Telecommunication Systems:- Used to manage call traffic and reduce network congestion.
Computer Systems:- Applied in CPU scheduling, process queues, and job management.
Transportation Systems:- Used for traffic control at toll booths, airports, and railway stations.
Customer Service Centers:- Applied to manage incoming calls and reduce waiting time in help desks.
Manufacturing Systems:- Used to handle production lines and schedule machine servicing.
Retail and Supermarkets:- Applied to manage billing counters and checkout queues efficiently.
7. Explain traffic intensity and server utilization.
Solution
Traffic Intensity:
Traffic intensity (ρ) is the measure of load on a queuing system.
It is the ratio of arrival rate to service rate.
It shows how busy the system is.
Formula: ρ = λ / μ (for single server)
If ρ < 1, system is stable.
If ρ ≥ 1, system is unstable.
Higher ρ means longer queues and delays.
Example: λ = 3, μ = 5 → ρ = 0.6 (stable system)
Conclusion: Traffic intensity determines system load and stability.
Server Utilization:
Server utilization is the fraction of time a server is busy.
It indicates efficiency of server usage.
In single-server systems, it is equal to traffic intensity (ρ).
Value ranges from 0 to 1.
High utilization → server is mostly busy.

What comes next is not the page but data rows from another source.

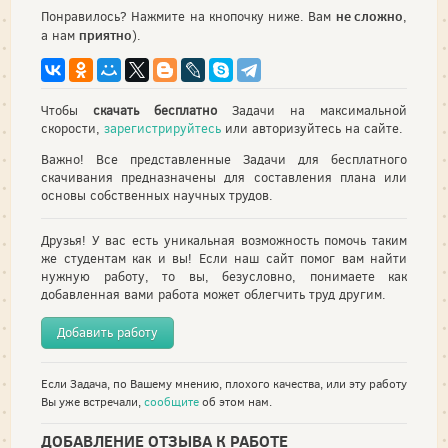
не сложно
Понравилось? Нажмите на кнопочку ниже. Вам
,
приятно
а нам
).
Чтобы
скачать бесплатно
Задачи на максимальной
скорости,
зарегистрируйтесь
или авторизуйтесь на сайте.
Важно! Все представленные Задачи для бесплатного
скачивания предназначены для составления плана или
основы собственных научных трудов.
Друзья! У вас есть уникальная возможность помочь таким
же студентам как и вы! Если наш сайт помог вам найти
нужную работу, то вы, безусловно, понимаете как
добавленная вами работа может облегчить труд другим.
Добавить работу
Если Задача, по Вашему мнению, плохого качества, или эту работу
Вы уже встречали,
сообщите
об этом нам.
ДОБАВЛЕНИЕ ОТЗЫВА К РАБОТЕ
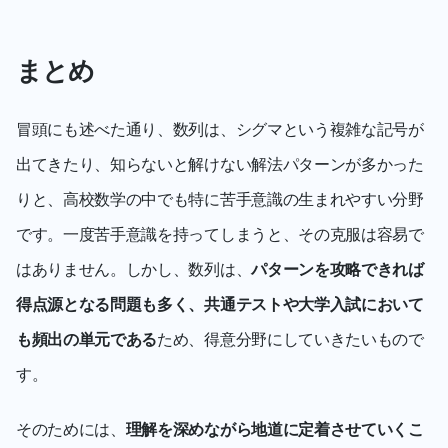
まとめ
冒頭にも述べた通り、数列は、シグマという複雑な記号が
出てきたり、知らないと解けない解法パターンが多かった
りと、高校数学の中でも特に苦手意識の生まれやすい分野
です。一度苦手意識を持ってしまうと、その克服は容易で
はありません。しかし、数列は、
パターンを攻略できれば
得点源となる問題も多く、共通テストや大学入試において
も頻出の単元である
ため、得意分野にしていきたいもので
す。
そのためには、
理解を深めながら地道に定着させていくこ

Low utilization → server is often idle.
Helps in capacity planning.
Example: If server is busy 70% of the time → utilization = 0.7.
Conclusion: Server utilization shows how effectively the server is used.
8. Explain the arrival pattern and the service process.
Solution
Arrival Pattern:
Arrival pattern describes how customers arrive in the system.
It defines the timing and distribution of arrivals.
It affects queue formation.
Represented by arrival rate (λ).
Often follows Poisson distribution.
Inter-arrival time may be exponential.
Can be single or batch arrivals.
Example: Customers arriving randomly at a bank.
Service Process:
The service process describes how customers are served.
It defines the service time and service rate.
It affects waiting time and system performance.
Represented by service rate (μ).
Service time may follow an exponential or deterministic distribution.
Can have single or multiple servers.
Service may be uniform or variable.
Example: A cashier serving customers at a certain rate.
Conclusion: Arrival pattern and service process together determine queue behavior and efficiency.